Successful Use of Machine Learning to Identify Jim Crow Laws
Machine learning and subject experts identified 905 Jim Crow laws enacted between Reconstruction and the Civil Rights Movement.
It is unlikely that this is a comprehensive listing of all Jim Crow laws- a conservative cutoff point was chosen to minimize false positives (non-Jim Crow laws identified incorrectly as Jim Crow laws). A subset of the laws returned by the machine learning model was reviewed by an expert. We estimate that 10% of the laws identified as Jim Crow laws are false positives.
The project created two text corpora (structured textual datasets) for historical research: one comprised of all North Carolina session laws from 1866-1967, and one of all laws during the period that were identified as those likely to be Jim Crow laws. The corpora were created by performing OCR on images from the Internet Archive.
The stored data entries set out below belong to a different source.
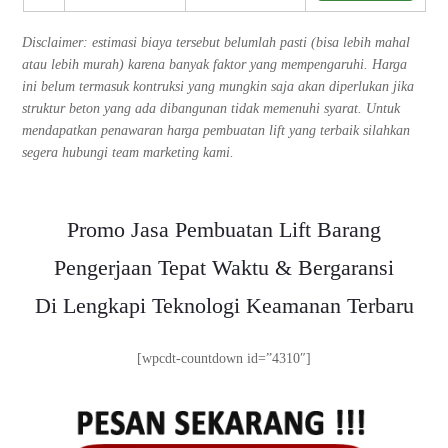
Disclaimer: estimasi biaya tersebut belumlah pasti (bisa lebih mahal
atau lebih murah) karena banyak faktor yang mempengaruhi. Harga
ini belum termasuk kontruksi yang mungkin saja akan diperlukan jika
struktur beton yang ada dibangunan tidak memenuhi syarat. Untuk
mendapatkan penawaran harga pembuatan lift yang terbaik silahkan
segera hubungi team marketing kami.
Promo Jasa Pembuatan Lift Barang
Pengerjaan Tepat Waktu & Bergaransi
Di Lengkapi Teknologi Keamanan Terbaru
[wpcdt-countdown id=”4310″]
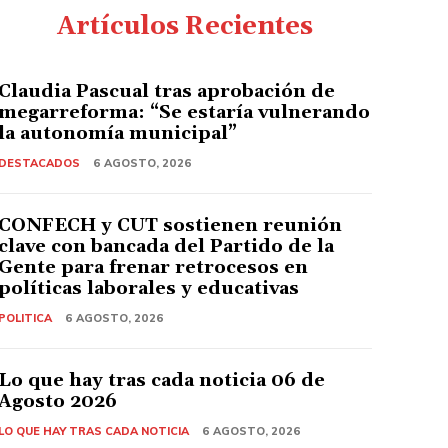
Artículos Recientes
Claudia Pascual tras aprobación de
megarreforma: “Se estaría vulnerando
la autonomía municipal”
DESTACADOS
6 AGOSTO, 2026
CONFECH y CUT sostienen reunión
clave con bancada del Partido de la
Gente para frenar retrocesos en
políticas laborales y educativas
POLITICA
6 AGOSTO, 2026
Lo que hay tras cada noticia 06 de
Agosto 2026
LO QUE HAY TRAS CADA NOTICIA
6 AGOSTO, 2026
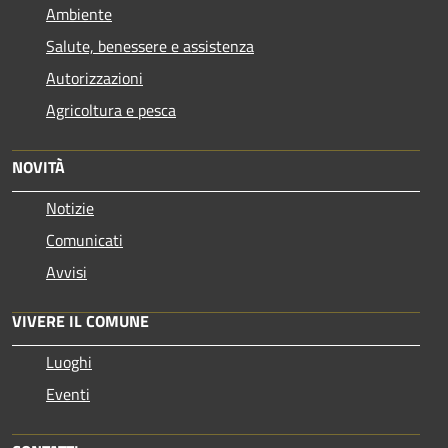
Ambiente
Salute, benessere e assistenza
Autorizzazioni
Agricoltura e pesca
NOVITÀ
Notizie
Comunicati
Avvisi
VIVERE IL COMUNE
Luoghi
Eventi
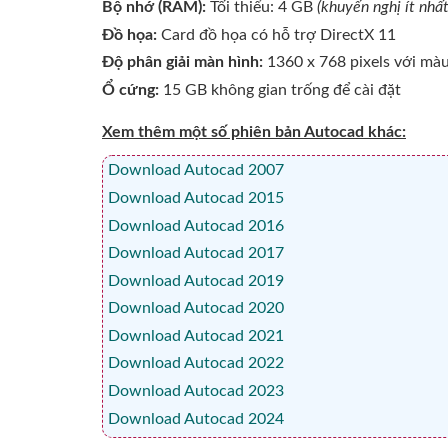
Bộ nhớ (RAM):
Tối thiểu: 4 GB
(khuyến nghị ít nhấ
Đồ họa:
Card đồ họa có hỗ trợ DirectX 11
Độ phân giải màn hình:
1360 x 768 pixels với màu
Ổ cứng:
15 GB không gian trống để cài đặt
Xem thêm một số phiên bản Autocad khác:
Download Autocad 2007
Download Autocad 2015
Download Autocad 2016
Download Autocad 2017
Download Autocad 2019
Download Autocad 2020
Download Autocad 2021
Download Autocad 2022
Download Autocad 2023
Download Autocad 2024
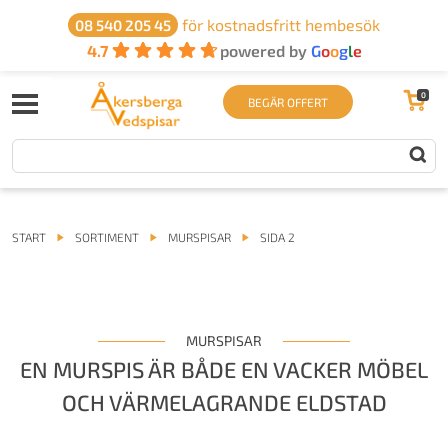
för kostnadsfritt hembesök
08 540 205 45
4.7
powered by
G
o
o
g
l
e
0
BEGÄR OFFERT
START
SORTIMENT
MURSPISAR
SIDA 2
MURSPISAR
EN MURSPIS ÄR BÅDE EN VACKER MÖBEL
OCH VÄRMELAGRANDE ELDSTAD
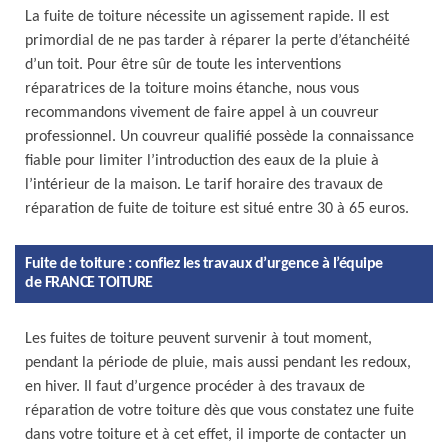
La fuite de toiture nécessite un agissement rapide. Il est
primordial de ne pas tarder à réparer la perte d’étanchéité
d’un toit. Pour être sûr de toute les interventions
réparatrices de la toiture moins étanche, nous vous
recommandons vivement de faire appel à un couvreur
professionnel. Un couvreur qualifié possède la connaissance
fiable pour limiter l’introduction des eaux de la pluie à
l’intérieur de la maison. Le tarif horaire des travaux de
réparation de fuite de toiture est situé entre 30 à 65 euros.
Fuite de toiture : confiez les travaux d’urgence à l’équipe
de FRANCE TOITURE
Les fuites de toiture peuvent survenir à tout moment,
pendant la période de pluie, mais aussi pendant les redoux,
en hiver. Il faut d’urgence procéder à des travaux de
réparation de votre toiture dès que vous constatez une fuite
dans votre toiture et à cet effet, il importe de contacter un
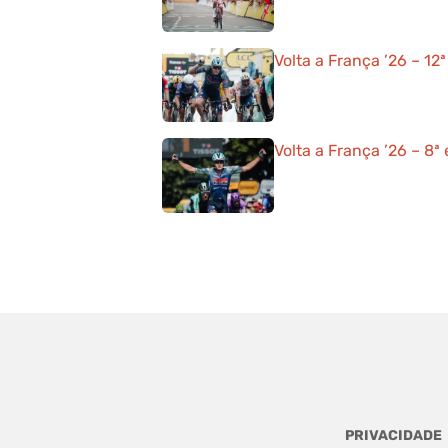
Volta a França ’26 – 12ª
Volta a França ’26 – 8ª 
PRIVACIDADE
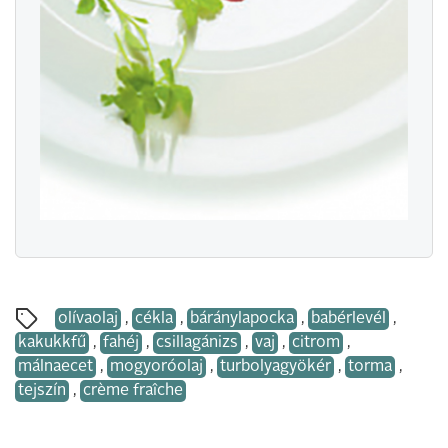
olívaolaj
,
cékla
,
báránylapocka
,
babérlevél
,
kakukkfű
,
fahéj
,
csillagánizs
,
vaj
,
citrom
,
málnaecet
,
mogyoróolaj
,
turbolyagyökér
,
torma
,
tejszín
,
crème fraîche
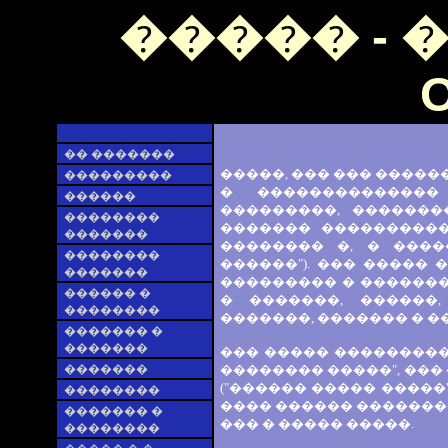
����� - 
O
�� �������
�����, ��� ��� ������
���������
� ��������������
������
���������, ��������
��������
������� ����������
�������
�������� �, � ����
��������
������"). ��� �����
�������
��������� � ������
������ �
� �������, ������,
��������
�������, ������� � �
������� �
�������
��� ����� ���������
�������
�������� �����", ���
("������ ����� �����
��������
���� ������ �������
������� �
��� � ����� �����.
��������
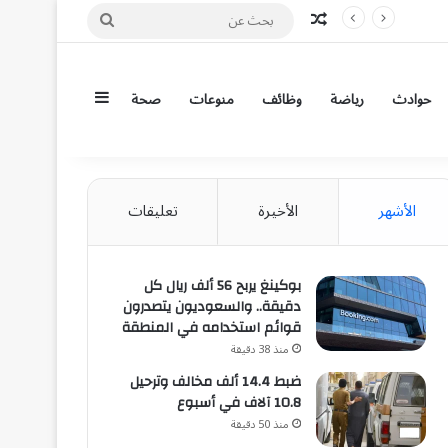
مقال عشوائي
بحث
عن
إضافة عمود جان
حوادث
رياضة
وظائف
منوعات
صحة
الأشهر
الأخيرة
تعليقات
بوكينغ يربح 56 ألف ريال كل
دقيقة.. والسعوديون يتصدرون
قوائم استخدامه في المنطقة
منذ 38 دقيقة
ضبط 14.4 ألف مخالف وترحيل
10.8 آلاف في أسبوع
منذ 50 دقيقة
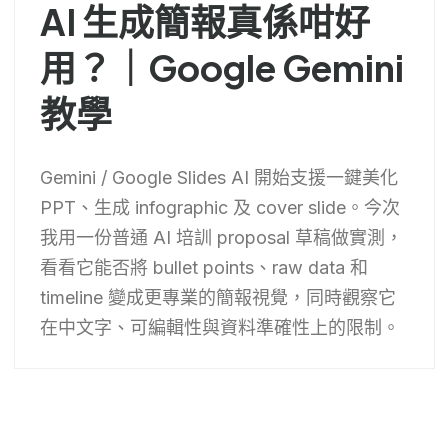
AI 生成簡報真係咁好
用？｜Google Gemini
教學
Gemini / Google Slides AI 開始支援一鍵美化
PPT、生成 infographic 及 cover slide。今次
我用一份普通 AI 培訓 proposal 草稿做實測，
看看它能否將 bullet points、raw data 和
timeline 變成更專業的簡報視覺，同時觀察它
在中文字、可編輯性與資料準確性上的限制。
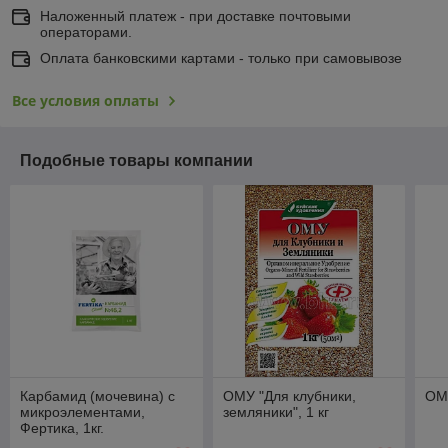
Наложенный платеж - при доставке почтовыми
операторами.
Оплата банковскими картами - только при самовывозе
Все условия оплаты
Подобные товары компании
Карбамид (мочевина) с
ОМУ "Для клубники,
ОМУ
микроэлементами,
земляники", 1 кг
Фертика, 1кг.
The main corpus contains 96 volumes, made up of 53,515 chapters and 297,790 sections.
OCR output was split into chapters and sections so individual laws (sections) could be classified. Metadata were created for each volume, chapter, and section, adding value to the data set and allowing it to be used in new ways (like our searchable laws database).
Segmenting the OCR results into chapters and sections was a significant effort: initially, 27,327 chapter/section split errors were identified. 89.7% of the errors were corrected.
Jim Crow Law Training Set
Drawing on the expertise of scholars, a training set was built to train the machine learning model how to identify Jim Crow laws. Because states often borrow ideas for laws from other states, the training set developed for On the Books may be useful for identifying Jim Crow laws from other states.
Methodology for Improving Images for Large-Scale OCR
Prior to OCR, image adjustments were made to a sample of images from each volume, to determine which adjustments would improve OCR. Ultimately, we found that Tesseract-OCR performed quite well on the original images. Image adjustments improved readability very little (0.1%).
Methodology for OCR Quality Assessment
OCR accuracy is often overlooked. For this project, we developed a methodology to quantify OCR quality. OCR quality was assessed at both the page level and at the word level. Based on our assessment, the words in the corpus were OCR’d correctly 83.76% of the time, and we expect that at least 94% of the pages do not have significant OCR errors. Poor OCR quality was identified for pages with text in tabular format, and for numbers (especially 3’s and 8’s).